> _What is expected_: Find each line in the records below that contains the word "sound", and copy those lines out in full.

> _Available records_:
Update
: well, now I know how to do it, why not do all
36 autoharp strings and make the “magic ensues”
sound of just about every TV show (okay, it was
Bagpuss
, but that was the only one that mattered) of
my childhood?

> _Result of this exercise_:
sound of just about every TV show (okay, it was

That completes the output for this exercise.